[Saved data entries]
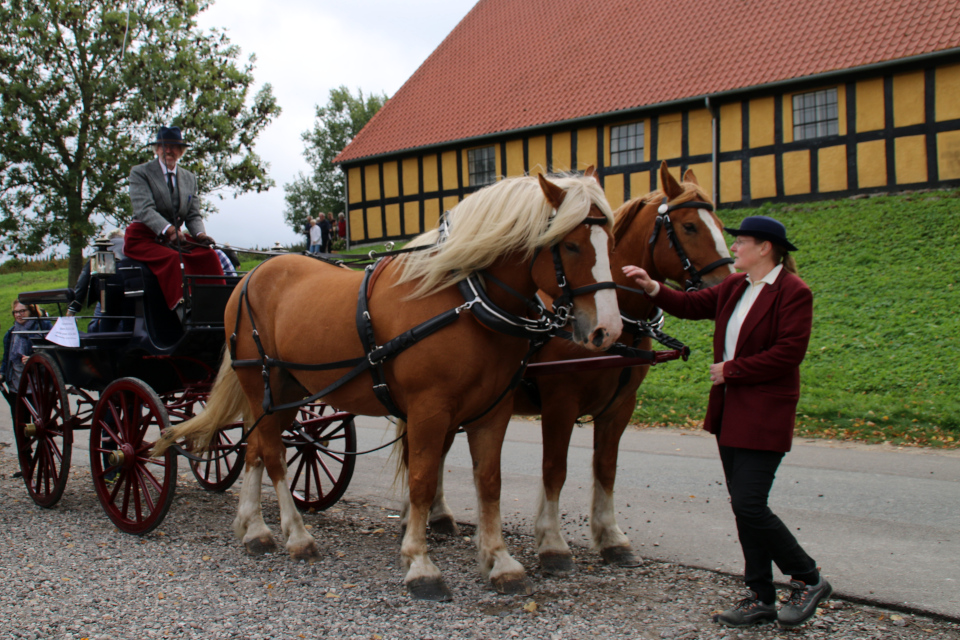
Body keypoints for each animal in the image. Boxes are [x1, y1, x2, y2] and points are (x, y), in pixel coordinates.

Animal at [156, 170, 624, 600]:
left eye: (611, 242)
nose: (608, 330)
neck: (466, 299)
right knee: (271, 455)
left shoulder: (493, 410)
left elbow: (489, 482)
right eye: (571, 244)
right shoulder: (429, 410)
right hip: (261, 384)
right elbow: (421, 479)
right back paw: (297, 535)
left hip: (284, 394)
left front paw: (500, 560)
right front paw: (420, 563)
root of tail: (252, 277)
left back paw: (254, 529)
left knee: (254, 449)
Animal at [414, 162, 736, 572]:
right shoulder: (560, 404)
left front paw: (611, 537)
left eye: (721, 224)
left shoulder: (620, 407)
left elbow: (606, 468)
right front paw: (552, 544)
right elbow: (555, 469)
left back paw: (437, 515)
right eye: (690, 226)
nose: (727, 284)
* * *
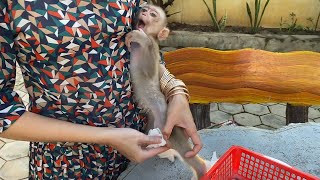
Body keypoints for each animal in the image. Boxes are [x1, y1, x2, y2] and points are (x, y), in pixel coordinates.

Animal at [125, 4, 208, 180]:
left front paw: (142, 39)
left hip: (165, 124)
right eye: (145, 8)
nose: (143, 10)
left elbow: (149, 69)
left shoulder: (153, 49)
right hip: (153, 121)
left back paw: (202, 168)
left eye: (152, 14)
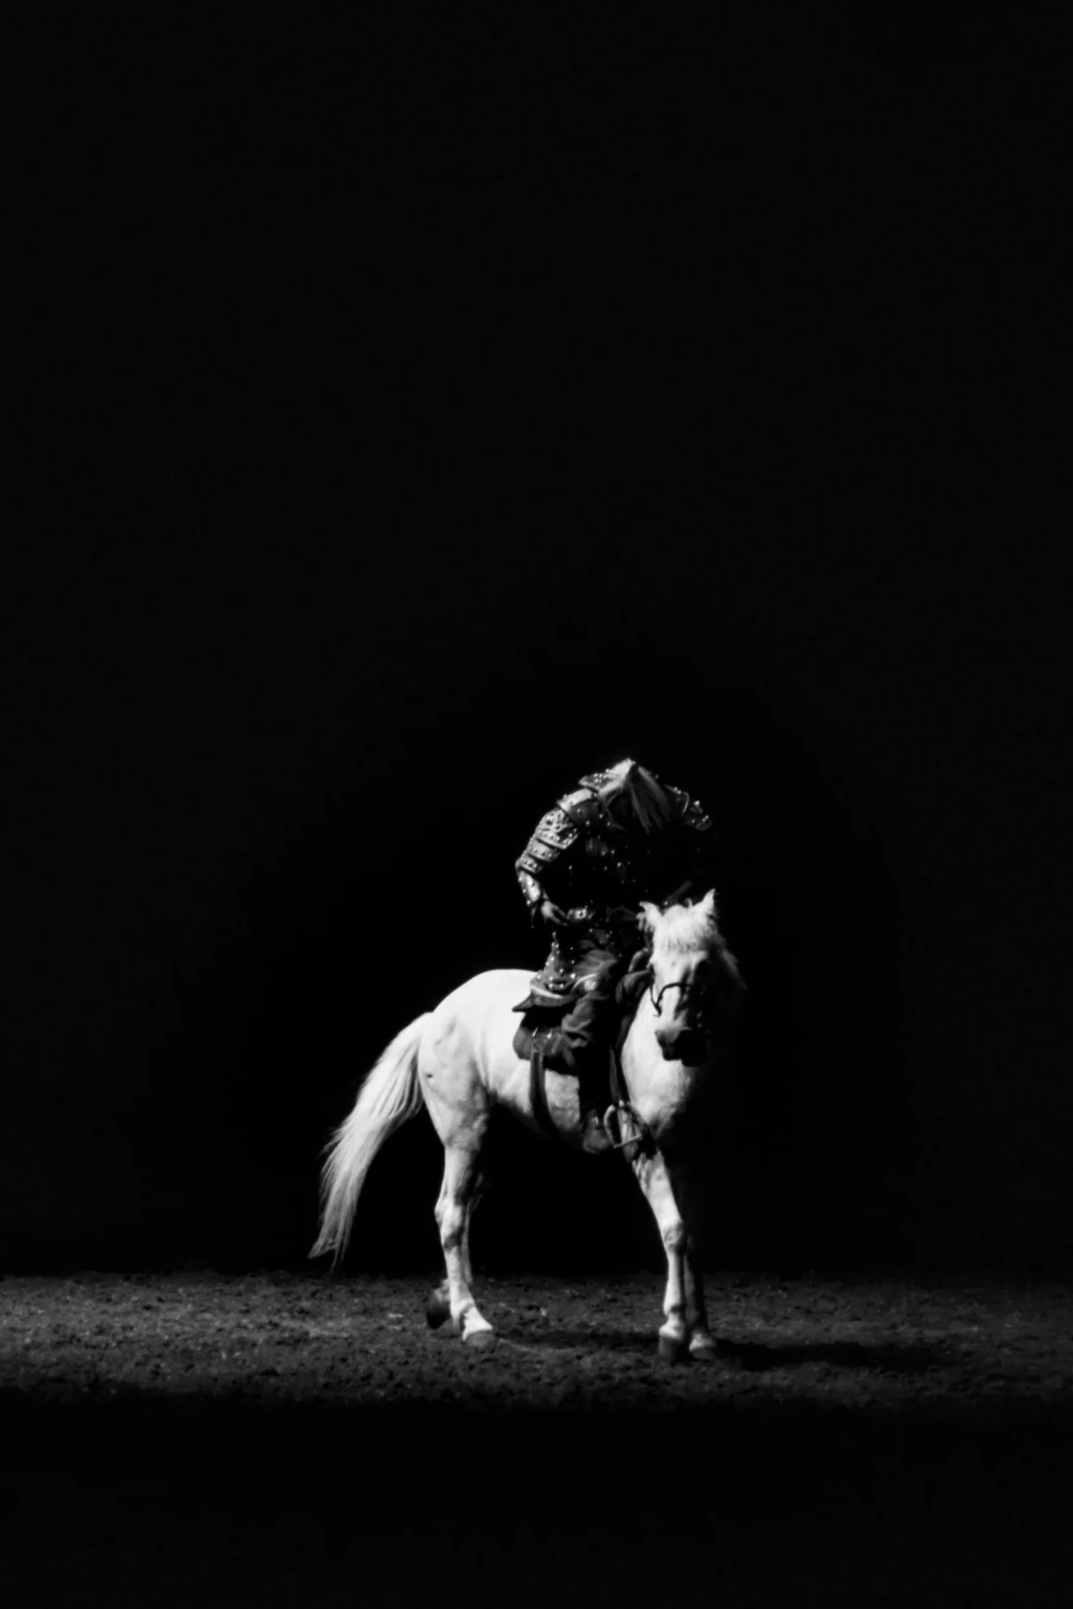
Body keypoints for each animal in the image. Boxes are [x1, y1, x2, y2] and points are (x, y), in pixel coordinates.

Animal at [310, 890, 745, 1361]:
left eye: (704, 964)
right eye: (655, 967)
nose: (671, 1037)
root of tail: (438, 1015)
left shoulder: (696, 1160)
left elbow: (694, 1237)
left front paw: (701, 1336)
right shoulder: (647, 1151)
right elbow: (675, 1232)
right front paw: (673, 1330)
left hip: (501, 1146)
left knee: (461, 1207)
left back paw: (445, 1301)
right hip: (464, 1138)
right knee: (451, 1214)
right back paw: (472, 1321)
==
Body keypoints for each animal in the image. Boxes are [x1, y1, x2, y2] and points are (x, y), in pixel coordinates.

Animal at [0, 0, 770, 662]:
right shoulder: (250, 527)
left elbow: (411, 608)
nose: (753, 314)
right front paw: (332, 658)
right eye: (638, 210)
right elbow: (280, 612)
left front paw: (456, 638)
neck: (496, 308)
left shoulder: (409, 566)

> What is expected:
Print, from the entries above, the line with "left knee: (254, 449)", the line with "nose: (727, 284)" and all lines between them, exactly and with nothing else.

> Solution to this task:
left knee: (254, 449)
Animal at [414, 162, 736, 572]:
right shoulder: (560, 404)
left front paw: (611, 537)
left eye: (721, 224)
left shoulder: (620, 407)
left elbow: (606, 468)
right front paw: (552, 544)
right elbow: (555, 469)
left back paw: (437, 515)
right eye: (690, 226)
nose: (727, 284)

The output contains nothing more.